Saint-Nazaire es el texto, de los presentes aquí, que más se relaciona con la parte de la obra de Halfon que ha tenido más repercusión (Monasterio, Signor Hoffman y Duelo), puesto que habla de una de las experiencias europeas de su abuelo polaco. También se habla aquí de escritores, y esto entronca más con el espíritu ensayístico de Biblioteca bizarra. «¿No es la nimiedad, pues, la materia prima del cuentista? ¿No son las anécdotas en apariencia mínimas, es decir, insignificantes, la arcilla misma con la cual el cuentista trabaja su artesanía y moldea su arte?», escribe Halfon en la página 78, comentando los cuentos de Chejov y también su propia obra.

El quinto texto se titula La memoria infantil y se subtitula Notas a pie de página. Me he sentido afortunado al leerlo, porque ha dado la causalidad de que estas páginas son un comentario al libro Mañana nunca lo hablamos que, como comentaba al comienzo de esta reseña, había acabado el mismo día que leía esta reflexión personal sobre los cuentos de ese otro libro. De hecho, el comienzo de este miniensayo es el texto de contraportada de Mañana nunca lo hablamos. Aquí se apostillan los cuentos del otro libro, y se explica, en cierta medida, cómo están hechos y por qué; cómo es el recuerdo o el impulso que lleva a Halfon a escribir un cuento a partir de un recuerdo o una sensación del pasado. «Un escritor escribe desde allí: desde lo que ha visto, desde lo que ha escuchado, desde los olores y sonidos que revolotean como mariposas en su memoria. No escribe su memoria. Escribe solamente a partir de ella. Desde ella. Hacia delante.» (pág. 88), «Veo esas imágenes en el álbum de mi memoria: inconexas y opacas y acaso inventadas. El hilo que las une es la literatura. La literatura, hilvanándolas, les da sentido. El oficio de un escritor no difiere del oficio de un sastre. Parches, remiendos, costuras, hilos, retazos que, con oficio, crean la ilusión de un todo.» (pág. 89)

De los recuerdos que cita lo que más curioso me ha resultado es ver cómo algunos de ellos servían de base a relatos que estaban en el libro Mañana nunca lo hablamos y otros no llegaban a relatos de ese libro; recuerdos que se perderán o que, tal vez, den lugar en el futuro a nuevas narraciones.

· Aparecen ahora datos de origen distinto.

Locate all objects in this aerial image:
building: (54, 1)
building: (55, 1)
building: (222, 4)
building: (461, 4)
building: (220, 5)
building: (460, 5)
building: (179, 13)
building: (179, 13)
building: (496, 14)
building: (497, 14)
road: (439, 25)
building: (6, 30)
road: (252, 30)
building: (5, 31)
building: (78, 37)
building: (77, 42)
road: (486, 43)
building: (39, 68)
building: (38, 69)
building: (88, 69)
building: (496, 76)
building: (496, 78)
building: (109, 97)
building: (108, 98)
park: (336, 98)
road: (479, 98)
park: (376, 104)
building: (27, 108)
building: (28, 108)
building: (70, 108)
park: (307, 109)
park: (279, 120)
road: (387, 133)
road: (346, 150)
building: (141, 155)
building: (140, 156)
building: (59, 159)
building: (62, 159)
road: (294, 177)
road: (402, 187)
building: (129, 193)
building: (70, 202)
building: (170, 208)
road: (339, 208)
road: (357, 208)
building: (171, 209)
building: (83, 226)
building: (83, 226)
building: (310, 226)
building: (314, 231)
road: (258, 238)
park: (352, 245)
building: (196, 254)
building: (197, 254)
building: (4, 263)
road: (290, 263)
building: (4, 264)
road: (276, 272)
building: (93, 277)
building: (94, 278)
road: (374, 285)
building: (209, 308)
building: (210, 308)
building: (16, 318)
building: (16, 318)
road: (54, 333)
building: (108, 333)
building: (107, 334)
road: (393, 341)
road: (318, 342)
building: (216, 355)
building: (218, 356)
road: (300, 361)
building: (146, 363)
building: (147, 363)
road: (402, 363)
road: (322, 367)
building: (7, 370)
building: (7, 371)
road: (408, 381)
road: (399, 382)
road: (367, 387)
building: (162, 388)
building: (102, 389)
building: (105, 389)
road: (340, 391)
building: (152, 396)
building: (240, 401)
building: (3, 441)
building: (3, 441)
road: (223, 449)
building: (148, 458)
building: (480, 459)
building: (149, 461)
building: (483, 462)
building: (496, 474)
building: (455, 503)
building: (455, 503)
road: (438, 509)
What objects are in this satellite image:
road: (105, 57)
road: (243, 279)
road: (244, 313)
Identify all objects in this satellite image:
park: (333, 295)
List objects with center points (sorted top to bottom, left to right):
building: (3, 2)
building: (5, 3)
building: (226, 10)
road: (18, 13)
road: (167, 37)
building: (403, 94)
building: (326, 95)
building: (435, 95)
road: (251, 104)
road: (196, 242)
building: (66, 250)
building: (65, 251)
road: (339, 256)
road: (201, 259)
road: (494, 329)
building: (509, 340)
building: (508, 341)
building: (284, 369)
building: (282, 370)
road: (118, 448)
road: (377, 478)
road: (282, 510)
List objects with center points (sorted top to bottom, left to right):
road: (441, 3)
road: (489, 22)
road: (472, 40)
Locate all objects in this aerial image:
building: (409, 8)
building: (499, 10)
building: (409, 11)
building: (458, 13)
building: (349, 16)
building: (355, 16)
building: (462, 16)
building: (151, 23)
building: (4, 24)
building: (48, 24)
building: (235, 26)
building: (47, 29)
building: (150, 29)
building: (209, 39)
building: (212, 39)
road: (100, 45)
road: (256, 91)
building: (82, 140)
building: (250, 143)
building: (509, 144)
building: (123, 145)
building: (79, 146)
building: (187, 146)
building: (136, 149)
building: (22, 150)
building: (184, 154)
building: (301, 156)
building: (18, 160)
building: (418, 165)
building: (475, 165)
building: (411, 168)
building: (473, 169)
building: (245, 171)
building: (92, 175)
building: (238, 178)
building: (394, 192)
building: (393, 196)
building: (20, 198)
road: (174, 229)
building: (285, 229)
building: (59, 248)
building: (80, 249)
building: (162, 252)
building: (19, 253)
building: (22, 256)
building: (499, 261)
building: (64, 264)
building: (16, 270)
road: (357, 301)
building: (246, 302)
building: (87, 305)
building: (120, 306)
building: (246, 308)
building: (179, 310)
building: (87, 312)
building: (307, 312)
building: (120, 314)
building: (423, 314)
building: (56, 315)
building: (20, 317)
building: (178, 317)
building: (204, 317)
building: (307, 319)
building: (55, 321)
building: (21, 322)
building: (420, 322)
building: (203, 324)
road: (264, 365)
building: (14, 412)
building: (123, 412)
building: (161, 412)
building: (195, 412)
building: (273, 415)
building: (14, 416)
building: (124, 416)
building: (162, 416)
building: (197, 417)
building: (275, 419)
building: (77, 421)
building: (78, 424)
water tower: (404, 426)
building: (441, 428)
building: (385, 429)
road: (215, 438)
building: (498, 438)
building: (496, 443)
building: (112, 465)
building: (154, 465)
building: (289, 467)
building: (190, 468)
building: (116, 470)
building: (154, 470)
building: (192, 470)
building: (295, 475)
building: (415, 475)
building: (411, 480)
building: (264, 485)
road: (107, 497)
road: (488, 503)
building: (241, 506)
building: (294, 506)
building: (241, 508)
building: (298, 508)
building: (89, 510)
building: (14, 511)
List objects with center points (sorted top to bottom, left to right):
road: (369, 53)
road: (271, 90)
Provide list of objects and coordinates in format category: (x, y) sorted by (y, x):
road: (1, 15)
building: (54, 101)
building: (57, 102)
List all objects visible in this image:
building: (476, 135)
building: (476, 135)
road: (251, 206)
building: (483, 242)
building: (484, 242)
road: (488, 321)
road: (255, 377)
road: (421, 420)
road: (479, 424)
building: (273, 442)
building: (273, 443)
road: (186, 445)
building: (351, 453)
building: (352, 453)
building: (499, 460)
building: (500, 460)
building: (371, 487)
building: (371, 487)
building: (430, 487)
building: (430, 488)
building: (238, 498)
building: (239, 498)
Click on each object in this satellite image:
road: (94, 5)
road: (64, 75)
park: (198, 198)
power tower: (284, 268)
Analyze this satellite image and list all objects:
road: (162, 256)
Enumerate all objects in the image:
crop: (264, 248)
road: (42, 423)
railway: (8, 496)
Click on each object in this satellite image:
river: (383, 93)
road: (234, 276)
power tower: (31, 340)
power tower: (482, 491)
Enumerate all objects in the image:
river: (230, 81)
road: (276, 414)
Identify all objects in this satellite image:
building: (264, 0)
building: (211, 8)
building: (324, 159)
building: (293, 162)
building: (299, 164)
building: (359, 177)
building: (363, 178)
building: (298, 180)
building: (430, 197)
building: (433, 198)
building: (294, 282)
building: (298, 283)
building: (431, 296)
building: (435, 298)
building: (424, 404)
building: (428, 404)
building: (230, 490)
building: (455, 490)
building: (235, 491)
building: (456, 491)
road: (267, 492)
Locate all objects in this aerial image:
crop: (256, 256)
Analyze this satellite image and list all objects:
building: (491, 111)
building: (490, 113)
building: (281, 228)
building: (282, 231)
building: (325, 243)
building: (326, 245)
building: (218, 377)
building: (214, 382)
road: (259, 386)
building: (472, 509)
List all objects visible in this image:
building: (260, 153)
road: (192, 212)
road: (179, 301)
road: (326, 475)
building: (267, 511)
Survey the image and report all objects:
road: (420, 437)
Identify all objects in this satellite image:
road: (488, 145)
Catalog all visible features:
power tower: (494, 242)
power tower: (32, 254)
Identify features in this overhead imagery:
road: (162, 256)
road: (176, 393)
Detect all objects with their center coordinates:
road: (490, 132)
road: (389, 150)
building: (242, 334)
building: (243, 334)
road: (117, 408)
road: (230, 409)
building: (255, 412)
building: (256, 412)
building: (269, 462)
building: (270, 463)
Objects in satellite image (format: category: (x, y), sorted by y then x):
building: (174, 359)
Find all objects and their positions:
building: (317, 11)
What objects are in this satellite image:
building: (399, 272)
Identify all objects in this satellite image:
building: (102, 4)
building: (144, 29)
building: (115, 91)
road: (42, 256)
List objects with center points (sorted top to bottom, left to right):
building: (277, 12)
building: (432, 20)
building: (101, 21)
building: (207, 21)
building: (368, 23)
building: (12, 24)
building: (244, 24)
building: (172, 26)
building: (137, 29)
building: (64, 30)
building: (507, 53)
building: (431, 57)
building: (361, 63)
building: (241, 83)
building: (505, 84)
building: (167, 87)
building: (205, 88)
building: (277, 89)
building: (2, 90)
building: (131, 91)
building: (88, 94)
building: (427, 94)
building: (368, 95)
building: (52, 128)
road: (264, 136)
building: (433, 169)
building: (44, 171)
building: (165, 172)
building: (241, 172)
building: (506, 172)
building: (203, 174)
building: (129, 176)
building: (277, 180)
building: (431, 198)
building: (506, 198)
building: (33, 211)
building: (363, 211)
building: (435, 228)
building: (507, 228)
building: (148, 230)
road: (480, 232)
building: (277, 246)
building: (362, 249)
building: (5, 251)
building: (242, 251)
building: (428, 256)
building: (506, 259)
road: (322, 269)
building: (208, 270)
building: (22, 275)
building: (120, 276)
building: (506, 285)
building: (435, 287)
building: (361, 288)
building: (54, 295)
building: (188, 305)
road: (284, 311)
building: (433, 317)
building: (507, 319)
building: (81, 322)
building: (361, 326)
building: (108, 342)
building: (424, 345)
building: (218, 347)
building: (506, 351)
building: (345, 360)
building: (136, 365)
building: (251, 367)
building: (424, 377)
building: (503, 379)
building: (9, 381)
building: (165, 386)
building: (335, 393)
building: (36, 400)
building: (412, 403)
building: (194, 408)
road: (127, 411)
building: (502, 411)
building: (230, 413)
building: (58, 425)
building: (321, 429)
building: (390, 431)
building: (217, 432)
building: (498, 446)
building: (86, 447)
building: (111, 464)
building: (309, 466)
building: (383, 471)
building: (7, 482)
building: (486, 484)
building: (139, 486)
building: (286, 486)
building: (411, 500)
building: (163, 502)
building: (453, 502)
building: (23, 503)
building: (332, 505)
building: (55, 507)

En esta quinta narración también nos encontramos con Rol, uno de los trabajadores de la casa familiar de Halfon, que protagonizaba uno de los relatos de Mañana nunca lo hablamos y del que se habla aquí, de nuevo, muchos años más tarde.

Cierra el volumen la narración más ominosa de todas, Mejor no andar hablando demasiado. Aquí Halfon reflexiona sobre la condición del escritor en un país como Guatemala, además de su propio proceso de transformación desde ser un ingeniero hasta convertirse en un escritor. «Durante el último siglo, los escritores guatemaltecos han estado escribiendo, y muriendo, en el exilio.» (pág. 102). Aquí hablará de Miguel Ángel Asturias, Augusto Monterroso, Luis Cardoso y Aragón o Luis de Lión. La escena final que cierra el relato y el libro es terrible: Halfon recibe una visita amenazante en su casa después de haber publicado su primer libro en Guatemala.

Biblioteca bizarra es un libro que gustará a los lectores habituales de Eduardo Halfon, a los que le conozcan por sus libros más famosos (los publicados por Libros del Asteroide), aunque creo que también podría ser una buena puerta de entrada a su obra. Hasta ahora no había leído ningún libro de la editorial Jekyll & Jill, dirigida por Víctor Gomollón y la verdad es que me ha impresionado el cuidado con que está editado Biblioteca bizarra, un precioso libro-objeto.